Abstract

The book Brown and Gay in LA: The Lives of Immigrant Sons by Anthony C. Ocampo explores how Filipino and Latinx men (predominantly from Mexico) living in Los Angeles make meaning of, and navigate, their sexual identities. Interviewing 63 cisgender men over the course of 4 years, the ethnographic project follows the lives of second-generation migrant men, outlining their journeys from childhood to adulthood, paying attention to the ways sexuality, masculinity, race, and their migrant pasts shape the way these men move through the city. The book centralizes on key social spheres the men navigate: the family, education systems, and nightlife.
Beginning with childhood, Ocampo outlines how in families and early classroom experiences, men are policed on their gender expression and presumed sexualities. The men interviewed learned to navigate their sexuality and migration histories with carefulness, often facing extreme policing or dismissal when their worlds converged. Chapters three and four outline how for some, education settings served as a place where they could explore their sexualities, but as Ocampo shows, the same educational settings simultaneously often excluded the men through racialized scripts. When these young men reach college, many of them find an LGBTQ+ community for the first time, but also find an escape from family networks. Moving beyond the education system, “Becoming Brown and Gay in LA” shows the alternative world-making that occurs. Nightlife, particularly for the men who do not have access to college networks, serves as a place where queer Latinx and Filipino men could meet each other and form community. However, the men face discrimination in West Hollywood spaces, often leading men to search for alternative spaces where their Latinx, Filipino, and queer experiences are represented, and in some cases, celebrated.
Lastly, Ocampo wraps up by outlining how many of the men learn to be “Not That Gay”—an elusive performance of downplaying their queerness and exaggerating their masculinity to make their families comfortable—often at the expense of more effeminate gay men and transgender women. Challenging this, Ocampo discusses how the men interviewed often fall into a trap, wherein to feel accepted by their families the men had to perform being the ‘right’ kind of gay person, which “often predicated on their ability to be seen as respectable, not in their willingness to reckon with queerphobia” (p. 162). Ocampo ends by encouraging a framework that moves beyond simple acceptance, showing the power of representation, family acceptance, and recognition in the lives of the men interviewed.

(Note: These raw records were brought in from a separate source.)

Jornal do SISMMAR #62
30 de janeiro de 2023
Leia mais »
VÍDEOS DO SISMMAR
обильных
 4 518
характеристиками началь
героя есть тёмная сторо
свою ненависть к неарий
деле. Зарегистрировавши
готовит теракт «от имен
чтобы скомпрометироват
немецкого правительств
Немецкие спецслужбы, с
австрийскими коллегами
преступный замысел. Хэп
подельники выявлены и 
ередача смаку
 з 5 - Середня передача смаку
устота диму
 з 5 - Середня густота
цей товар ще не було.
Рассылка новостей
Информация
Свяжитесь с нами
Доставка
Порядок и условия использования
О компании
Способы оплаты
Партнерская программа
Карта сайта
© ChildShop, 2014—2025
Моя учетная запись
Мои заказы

Drawing from Jose Muñoz’s The Sense of Brown, Ocampo utilizes Brown as the term through which to explore the potential of shared and interlocking racialization of the men in the study. While Ocampo’s choice is understandable, particularly given the period in which the research was conducted, I do wonder as more conversations develop within sociology discussing the racial heterogeneity of Latin America, what new questions could be asked. While Ocampo does show how racialization impacts the lives of the men he interviewed, I am curious how a Latinx person impacted by anti-Blackness or anti-Indigeneity might face a differentiating racialization. If we understand Latinx as an ethnic as opposed to racial category, what new findings might emerge? Additionally, I wonder how gender may function in the lives of second-generation queer individuals who are not cisgender men, especially those who may face different outcomes and influences of masculinity. Ocampo’s book importantly opens the door to these type of questions for scholars to take up and explore further.

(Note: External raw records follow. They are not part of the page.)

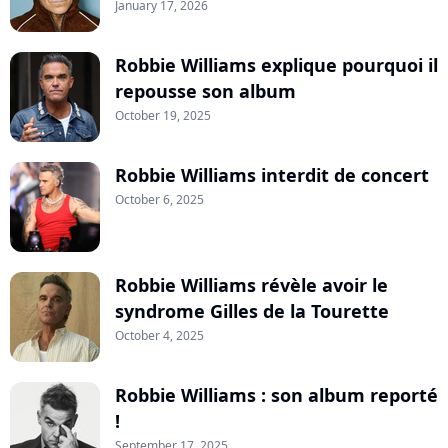
January 17, 2026
Robbie Williams explique pourquoi il
repousse son album
October 19, 2025
Robbie Williams interdit de concert
October 6, 2025
Robbie Williams révèle avoir le
syndrome Gilles de la Tourette
October 4, 2025
Robbie Williams : son album reporté
!
September 17, 2025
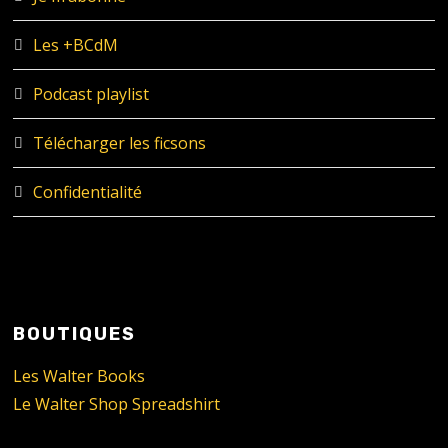
Les +BCdM
Podcast playlist
Télécharger les ficsons
Confidentialité
BOUTIQUES
Les Walter Books
Le Walter Shop Spreadshirt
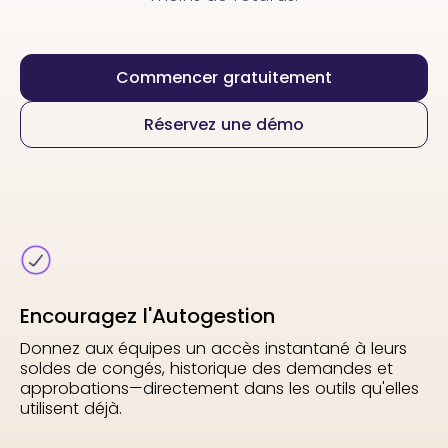
Commencer gratuitement
Réservez une démo
Encouragez l'Autogestion
Donnez aux équipes un accès instantané à leurs
soldes de congés, historique des demandes et
approbations—directement dans les outils qu'elles
utilisent déjà.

This project aimed to bring conversations about race, migration, and sexuality from academia into the broader world, a task that I believe Ocampo thoroughly accomplishes. Throughout the book, we are shown how the men interviewed navigate Los Angeles, constantly finding a mixture of inclusion and exclusion that highlights the interconnected role of race, migration, gender, and sexuality at each stage. Given that many of the men interviewed for the project felt their experiences were underrepresented in their day-to-day lives (and as evidenced in the book, this underrepresentation shaped their experiences in school, the clubs, and beyond), Ocampo’s book serves as the representation I imagine many of these men seek. The book is not simply a sociological quest, but rather, a documentation that queer second-generation men live complex lives that deserve to be studied and understood. The book will be beneficial to a range of audiences, from undergraduate classrooms to the broader public. Ocampo’s book is an easily approachable and enjoyable text that intervenes in conversations within the scholarship of sexualities and migration studies but also—and perhaps more importantly, for Ocampo– serves as an intervention in the lack of representation that has placed the experiences of Filipino and Latinx queer men on the sidelines.